Mr Bernanke did say, however, that rising energy prices - which saw the cost of oil hit a record high on Friday - risked pushing up inflation.

US Federal Reserve Chairman Ben Bernanke. File photo
Mr Bernanke said recent rate reductions and tax cuts had helped

"The latest round of increases in energy prices has added to the upside risks to inflation and inflation expectations," he said.

If consumers and businesses believe the record oil prices will continue to rise, they could change their spending habits to make inflation a self-fulfilling prophecy, says the BBC's Jane O'Brien in Washington.

That, and a weak dollar, our correspondent added, could force the Fed to raise rates later this year or next, though Mr Bernanke said that the Fed would be robust in dealing with this issue.

"The Federal Open Market Committee will strongly resist an erosion of longer-term inflation expectations, as an unanchoring of those expectations would be destabilising for growth as well as for inflation," Mr Bernanke said.

Our correspondent says that there has been progress in repairing the credit markets that sparked the US housing slump, the Fed has made swingeing interest rate cuts and the government is spending $168bn on top of tax rebates to help stimulate recovery.

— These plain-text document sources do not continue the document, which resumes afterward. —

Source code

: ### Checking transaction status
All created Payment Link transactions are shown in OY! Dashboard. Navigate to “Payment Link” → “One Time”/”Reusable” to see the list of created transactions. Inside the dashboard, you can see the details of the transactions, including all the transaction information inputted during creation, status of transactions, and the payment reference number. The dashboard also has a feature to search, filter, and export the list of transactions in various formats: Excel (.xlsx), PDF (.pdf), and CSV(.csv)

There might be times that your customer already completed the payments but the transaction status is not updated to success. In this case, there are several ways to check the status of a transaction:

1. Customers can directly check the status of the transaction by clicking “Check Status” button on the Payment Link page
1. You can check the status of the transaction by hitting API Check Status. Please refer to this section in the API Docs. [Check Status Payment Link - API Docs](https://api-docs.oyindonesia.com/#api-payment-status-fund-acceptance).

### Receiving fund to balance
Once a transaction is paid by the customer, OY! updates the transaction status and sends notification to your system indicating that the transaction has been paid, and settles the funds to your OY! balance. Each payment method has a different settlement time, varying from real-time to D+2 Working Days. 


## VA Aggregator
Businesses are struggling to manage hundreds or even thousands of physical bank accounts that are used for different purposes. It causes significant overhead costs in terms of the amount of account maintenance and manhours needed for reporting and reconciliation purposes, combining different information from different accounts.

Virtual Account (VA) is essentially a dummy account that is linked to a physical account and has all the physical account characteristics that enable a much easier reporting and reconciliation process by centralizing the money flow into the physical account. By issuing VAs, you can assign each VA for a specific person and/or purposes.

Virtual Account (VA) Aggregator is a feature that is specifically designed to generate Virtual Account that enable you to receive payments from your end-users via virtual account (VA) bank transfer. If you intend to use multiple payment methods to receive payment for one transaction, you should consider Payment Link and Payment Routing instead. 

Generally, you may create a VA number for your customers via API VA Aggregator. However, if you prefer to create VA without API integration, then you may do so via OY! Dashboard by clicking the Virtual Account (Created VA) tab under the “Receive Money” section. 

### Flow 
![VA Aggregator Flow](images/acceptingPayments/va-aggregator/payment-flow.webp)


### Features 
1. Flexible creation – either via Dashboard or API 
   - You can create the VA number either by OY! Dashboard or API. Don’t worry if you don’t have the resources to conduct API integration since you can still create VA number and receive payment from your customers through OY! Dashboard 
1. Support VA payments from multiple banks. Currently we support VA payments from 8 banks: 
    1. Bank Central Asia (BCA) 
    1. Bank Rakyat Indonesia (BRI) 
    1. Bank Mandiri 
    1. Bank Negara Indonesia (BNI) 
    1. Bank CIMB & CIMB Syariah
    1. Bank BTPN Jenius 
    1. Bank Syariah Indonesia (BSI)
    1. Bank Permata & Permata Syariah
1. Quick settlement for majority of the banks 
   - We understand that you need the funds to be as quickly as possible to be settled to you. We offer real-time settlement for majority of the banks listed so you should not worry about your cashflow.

But last week's jump in unemployment rates and record fuel prices rocked already jittery markets, our correspondent says, and for the average American, Mr Bernanke's soothing words may seem hard to believe.

'Different vision'

Polls indicate that the economy has surpassed the war in Iraq as the biggest concern for American voters.

Barack Obama attacks John McCain on the economy

Mr Obama hopes that focusing on the economy will persuade undecided voters to support him, correspondents say.

Speaking in Raleigh, North Carolina, Mr Obama launched his Change That Works for You tour - a nationwide schedule of speeches focusing on the economy.

"When it comes to the economy, John McCain and I have a fundamentally different vision of where to take the country, because for all of his talk about independence, the centrepiece of John McCain's economic plan amounts to a full-throated endorsement of George Bush's policies.

"I have a different vision for the future. Instead of spending $12bn a month rebuilding Iraq, I think it's time we invested in our roads and schools and bridges."

Mr Obama pledged "an immediate $50bn" to those hardest hit by the US "downturn".

He also accused Mr McCain of doing nothing to help 1.5m people facing foreclosures across America, "even as he [Mr McCain] supported spending billions to bail out Wall Street".

He promised to introduce a windfall tax on the profits of American oil companies.

The McCain camp hit back by portraying Mr Obama as a tax-and-spend liberal.

"While hardworking families are hurting and employers are vulnerable, Barack Obama has promised higher income taxes, social security taxes, capital gains taxes, dividend taxes, and tax hikes on job creating businesses," campaign spokesman Tucker Bounds said.

On Monday, Mr McCain was holding fundraising events in Virginia and in the capital, Washington.